- [Tasks to carry out]:
a) Print the chicken chile verde recipe passage in full, word for word.
b) Arrange the listing lines from the line with "Japan Guide YouTube channel" through the end of the listing as a Markdown table with columns No. and Line, giving each a row number. Skip blank lines and leave out the pictures.

- [Excerpted passage]:

......

The prepared salsa verde , which is made from pureed tomatillos , added to the chicken filling is another convenient short-cut. If you make the salsa from scratch, you’ll need to puree several fresh tomatillos . Before pureeing, take off the paper husks and stems and steam the tomatillos in a small amount of water just until tender.
Many markets now offer prepared hot soups, which would be a perfect way to start a meal on a cool winter evening. Or you might try starting the meal with guacamole, which can be freshly made in no time. Take advantage of the creamy Haas avocados that are currently at low prices. Jazz up the mashed avocados with some chopped fresh tomatoes and lime juice. Then serve the dip with carrot and celery sticks--they come prepared in packages too.
Staples
1 clove garlic
1 onion
Oil
Salt
Shopping
1 package small roasted or barbecued chicken
8 flour tortillas
1 (8-ounce) carton sour cream
1 bunch cilantro
1 (8-ounce) package shredded Jack cheese
Optional Shopping
1 basket fresh strawberries
Sliced black olives
2 avocados
1 tomato
Celery and/or carrot sticks
CHICKEN CHILE VERDE CASSEROLE
1 clove garlic
1 onion
Oil
1 (15.5-ounce) jar salsa verde or tomatillo sauce
1 small roasted chicken or 3 to 4 cups shredded home-cooked chicken
1/2 cup cilantro leaves
1 cup sour cream
Salt
8 flour or corn tortillas
8 ounces shredded Jack cheese or cacique cheese
Additional cilantro leaves and sliced black olives for garnish, optional
Crush and mince garlic. Chop onion.

......

[Dataset items]
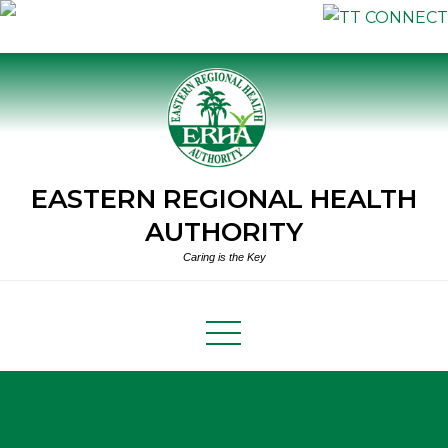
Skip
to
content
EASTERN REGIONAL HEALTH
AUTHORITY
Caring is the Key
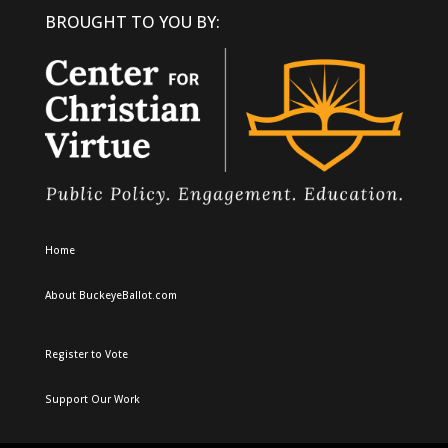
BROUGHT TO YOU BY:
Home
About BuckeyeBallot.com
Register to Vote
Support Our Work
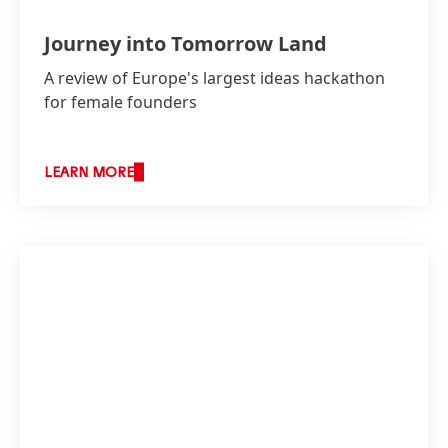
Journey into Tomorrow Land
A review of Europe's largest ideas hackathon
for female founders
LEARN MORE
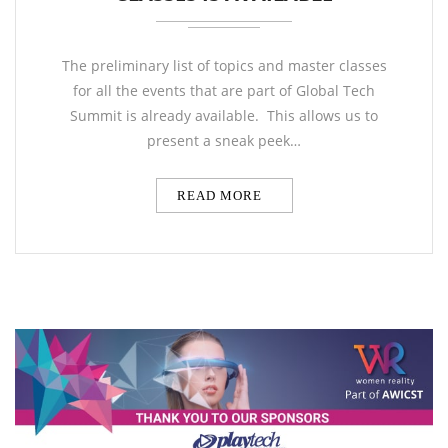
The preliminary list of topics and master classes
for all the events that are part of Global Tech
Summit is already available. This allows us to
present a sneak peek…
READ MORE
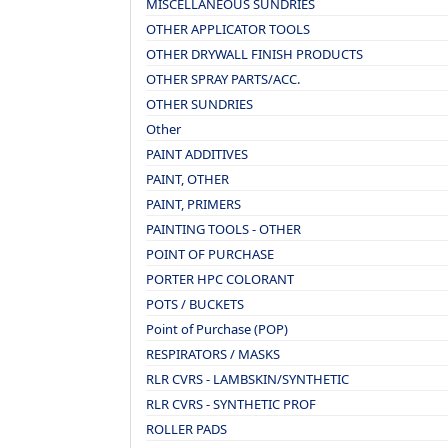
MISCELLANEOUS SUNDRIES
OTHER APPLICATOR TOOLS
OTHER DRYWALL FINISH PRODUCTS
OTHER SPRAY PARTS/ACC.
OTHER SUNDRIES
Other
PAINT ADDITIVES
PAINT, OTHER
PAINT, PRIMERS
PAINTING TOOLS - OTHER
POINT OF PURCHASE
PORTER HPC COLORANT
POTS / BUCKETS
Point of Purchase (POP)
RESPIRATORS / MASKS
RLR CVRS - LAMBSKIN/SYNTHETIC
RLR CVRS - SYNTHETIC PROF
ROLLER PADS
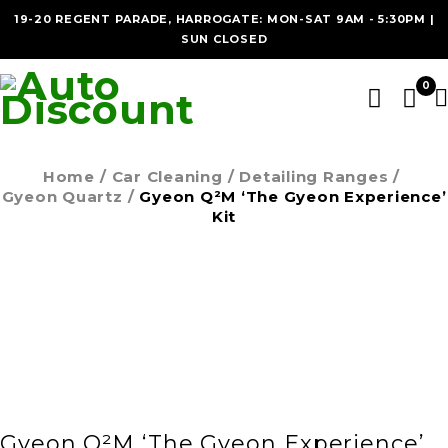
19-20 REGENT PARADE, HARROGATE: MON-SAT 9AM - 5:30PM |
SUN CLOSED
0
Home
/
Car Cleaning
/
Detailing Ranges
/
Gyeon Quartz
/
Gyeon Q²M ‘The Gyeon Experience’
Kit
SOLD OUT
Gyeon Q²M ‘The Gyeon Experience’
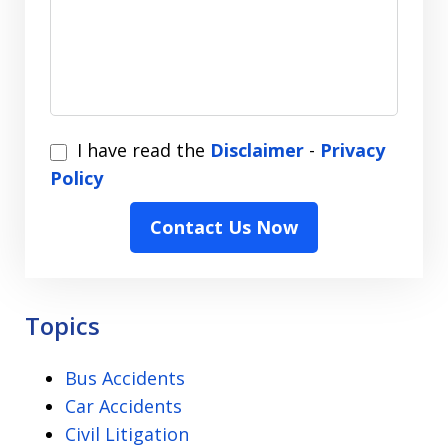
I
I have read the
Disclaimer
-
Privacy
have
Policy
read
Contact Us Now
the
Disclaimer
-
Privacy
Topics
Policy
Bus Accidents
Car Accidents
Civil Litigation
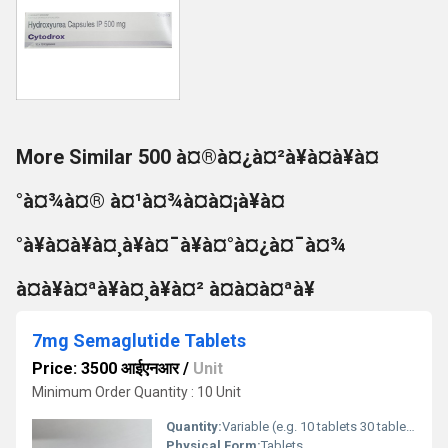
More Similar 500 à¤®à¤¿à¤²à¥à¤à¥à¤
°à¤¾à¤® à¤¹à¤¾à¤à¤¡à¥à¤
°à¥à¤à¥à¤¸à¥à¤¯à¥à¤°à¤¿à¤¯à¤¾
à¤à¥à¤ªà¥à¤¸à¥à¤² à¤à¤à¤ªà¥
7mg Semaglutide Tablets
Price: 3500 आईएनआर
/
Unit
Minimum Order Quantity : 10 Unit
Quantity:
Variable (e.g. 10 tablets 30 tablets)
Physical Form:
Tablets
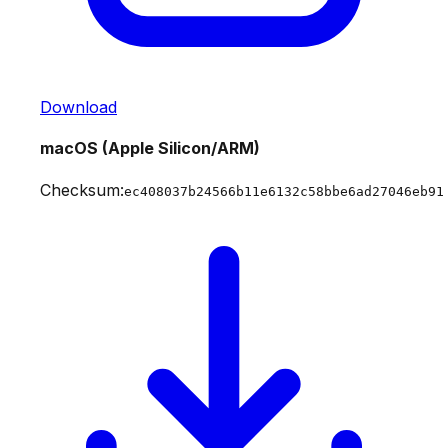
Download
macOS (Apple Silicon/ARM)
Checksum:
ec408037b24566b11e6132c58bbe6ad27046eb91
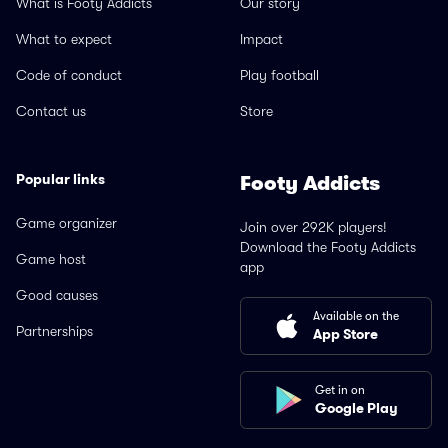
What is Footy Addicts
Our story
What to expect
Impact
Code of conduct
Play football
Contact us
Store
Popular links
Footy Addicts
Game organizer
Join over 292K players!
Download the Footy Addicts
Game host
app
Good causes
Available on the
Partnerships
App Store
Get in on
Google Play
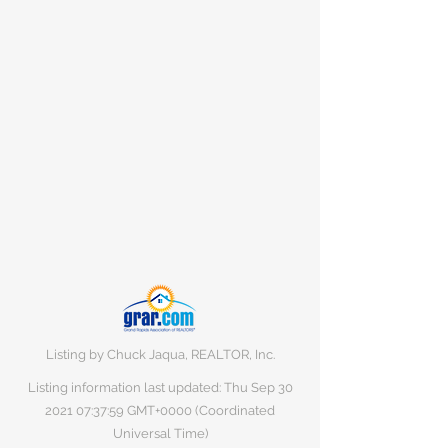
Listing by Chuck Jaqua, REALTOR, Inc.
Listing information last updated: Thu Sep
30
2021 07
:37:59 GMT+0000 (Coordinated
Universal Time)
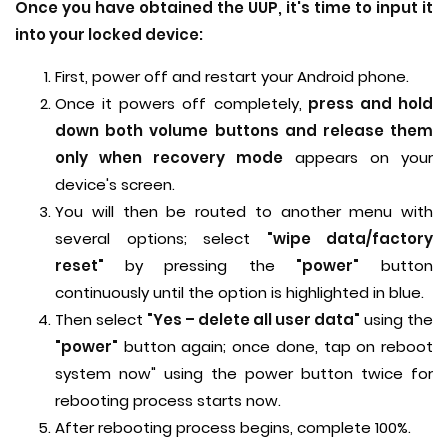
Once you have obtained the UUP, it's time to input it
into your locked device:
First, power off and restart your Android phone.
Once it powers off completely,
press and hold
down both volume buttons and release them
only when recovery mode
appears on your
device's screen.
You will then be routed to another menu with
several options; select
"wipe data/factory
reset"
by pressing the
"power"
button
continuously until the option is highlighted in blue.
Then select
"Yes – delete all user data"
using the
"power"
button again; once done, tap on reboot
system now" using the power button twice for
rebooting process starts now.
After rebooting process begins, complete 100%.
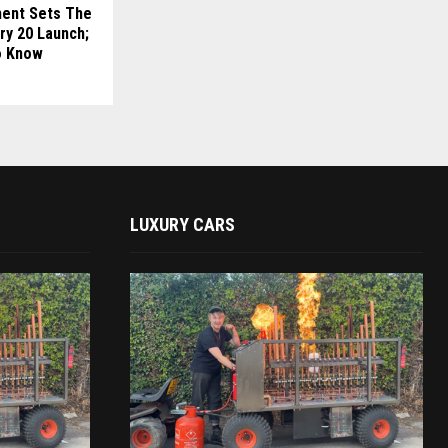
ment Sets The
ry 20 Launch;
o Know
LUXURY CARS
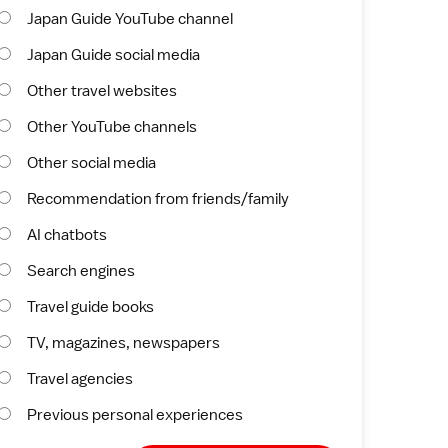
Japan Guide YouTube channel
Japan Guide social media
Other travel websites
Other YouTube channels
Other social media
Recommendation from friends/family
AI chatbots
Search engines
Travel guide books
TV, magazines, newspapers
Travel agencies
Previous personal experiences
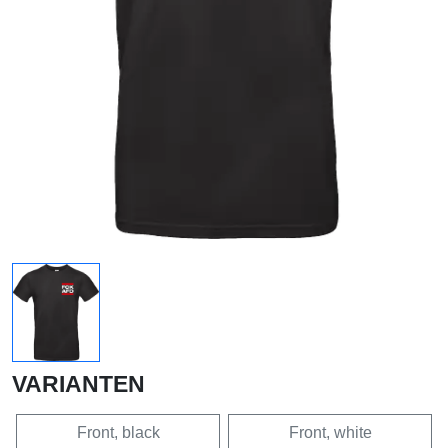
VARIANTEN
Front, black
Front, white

......

- [Expected responses]:
a)
The prepared salsa verde , which is made from pureed tomatillos , added to the chicken filling is another convenient short-cut. If you make the salsa from scratch, you’ll need to puree several fresh tomatillos . Before pureeing, take off the paper husks and stems and steam the tomatillos in a small amount of water just until tender.
Many markets now offer prepared hot soups, which would be a perfect way to start a meal on a cool winter evening. Or you might try starting the meal with guacamole, which can be freshly made in no time. Take advantage of the creamy Haas avocados that are currently at low prices. Jazz up the mashed avocados with some chopped fresh tomatoes and lime juice. Then serve the dip with carrot and celery sticks--they come prepared in packages too.
Staples
1 clove garlic
1 onion
Oil
Salt
Shopping
1 package small roasted or barbecued chicken
8 flour tortillas
1 (8-ounce) carton sour cream
1 bunch cilantro
1 (8-ounce) package shredded Jack cheese
Optional Shopping
1 basket fresh strawberries
Sliced black olives
2 avocados
1 tomato
Celery and/or carrot sticks
CHICKEN CHILE VERDE CASSEROLE
1 clove garlic
1 onion
Oil
1 (15.5-ounce) jar salsa verde or tomatillo sauce
1 small roasted chicken or 3 to 4 cups shredded home-cooked chicken
1/2 cup cilantro leaves
1 cup sour cream
Salt
8 flour or corn tortillas
8 ounces shredded Jack cheese or cacique cheese
Additional cilantro leaves and sliced black olives for garnish, optional
Crush and mince garlic. Chop onion.

b)
| No. | Line |
|---|---|
| 1 | Japan Guide YouTube channel |
| 2 | Japan Guide social media |
| 3 | Other travel websites |
| 4 | Other YouTube channels |
| 5 | Other social media |
| 6 | Recommendation from friends/family |
| 7 | AI chatbots |
| 8 | Search engines |
| 9 | Travel guide books |
| 10 | TV, magazines, newspapers |
| 11 | Travel agencies |
| 12 | Previous personal experiences |
| 13 | VARIANTEN |
| 14 | Front, black |
| 15 | Front, white |